By requiring the Virginia law to be blessed by the Supreme Court before it went into effect, Strode effectively set the stage for the farce that was Buck v. Bell. Cohen lays out how Priddy, Strode and others essentially conspired to produce a “test case” for the Court. Now, test cases and strategic litigation on social issues isn’t a bad thing – the one that always stands out to me is how the plaintiff in Brown v. Board of Education was chosen partly because the black school she attended was actually better than the closer white school she would have otherwise attended (that took the idea that it was separate, but not equal, off the table and forced the discrimination issue to the fore). But that’s different than a setup. Buck v. Bell was a setup.

That was largely true for two reasons. First, Buck herself was largely kept in the dark about the whole thing, both the operation to sterilize her and the litigation about it. It’s hard to have a real case or controversy if the plaintiff isn’t really driving the bus. Second, and more importantly, Buck’s lawyer, Whitehead, was in on it from the get go. He was friends with Strode and Priddy and did nothing that a competent lawyer would think of as competent. With only token resistance, Strode rolled through the courts and up to the Supreme Court, getting the ruling everybody wanted (and needed). This is, perhaps, the biggest flaw in Cohen’s argument that Strode wasn’t quite as on board with eugenic sterilization as the rest of those involved – he knew how the system was supposed to work and proceeded with the farce, anyway.

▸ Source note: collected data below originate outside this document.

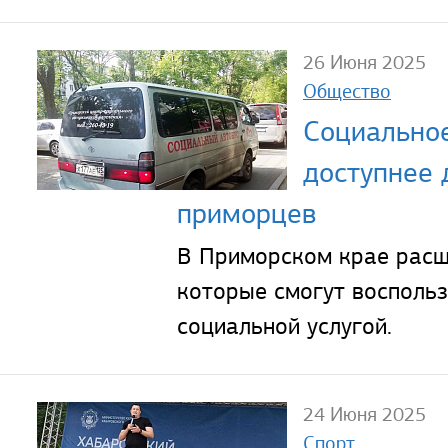
26 Июня 2025
Общество
Социальное
доступнее 
приморцев
В Приморском крае расш
которые смогут воспольз
социальной услугой.
24 Июня 2025
Спорт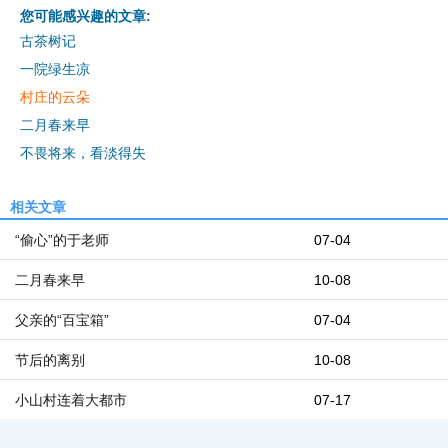
您可能感兴趣的文章:
古茶树记
一院绿生凉
村庄的云朵
二月春来早
不畏将来，看淡得失
相关文章
“偷心”的于老师
07-04
二月春来早
10-08
父亲的“百宝箱”
07-04
节后的离别
10-08
小山村连着大都市
07-17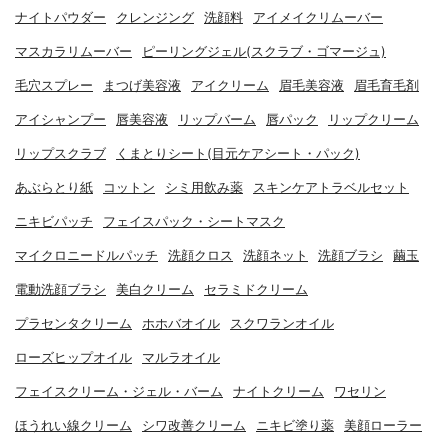
ナイトパウダー
クレンジング
洗顔料
アイメイクリムーバー
マスカラリムーバー
ピーリングジェル(スクラブ・ゴマージュ)
毛穴スプレー
まつげ美容液
アイクリーム
眉毛美容液
眉毛育毛剤
アイシャンプー
唇美容液
リップバーム
唇パック
リップクリーム
リップスクラブ
くまとりシート(目元ケアシート・パック)
あぶらとり紙
コットン
シミ用飲み薬
スキンケアトラベルセット
ニキビパッチ
フェイスパック・シートマスク
マイクロニードルパッチ
洗顔クロス
洗顔ネット
洗顔ブラシ
繭玉
電動洗顔ブラシ
美白クリーム
セラミドクリーム
プラセンタクリーム
ホホバオイル
スクワランオイル
ローズヒップオイル
マルラオイル
フェイスクリーム・ジェル・バーム
ナイトクリーム
ワセリン
ほうれい線クリーム
シワ改善クリーム
ニキビ塗り薬
美顔ローラー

Ultimately, the focus is on Carrie Buck, who opens and closes the book. It’s a natural through line for the story of her particular case (obviously), but a little bit dangerous as a thread holding together a book about eugenics as a broader movement. That’s because, as Cohen makes clear again and again, there simply wasn’t evidence to support the conclusion that Buck was “feeble minded.” In fact, she appears to have been a perfectly normal person of average intelligence. As a result, the book comes dangerously close to suggesting that the real injustice is that Buck wasn’t actually a moron, rather than the state mandated sterilization of anybody. It’s a bit like telling the story of prison overcrowding through the eyes of someone who was wrongfully convicted. It’s powerful, but perhaps not for the right reason.

Imbeciles is a compelling story of a Supreme Court case, the people who guided it, and the woman who got caught up in its wake. Highly recommended.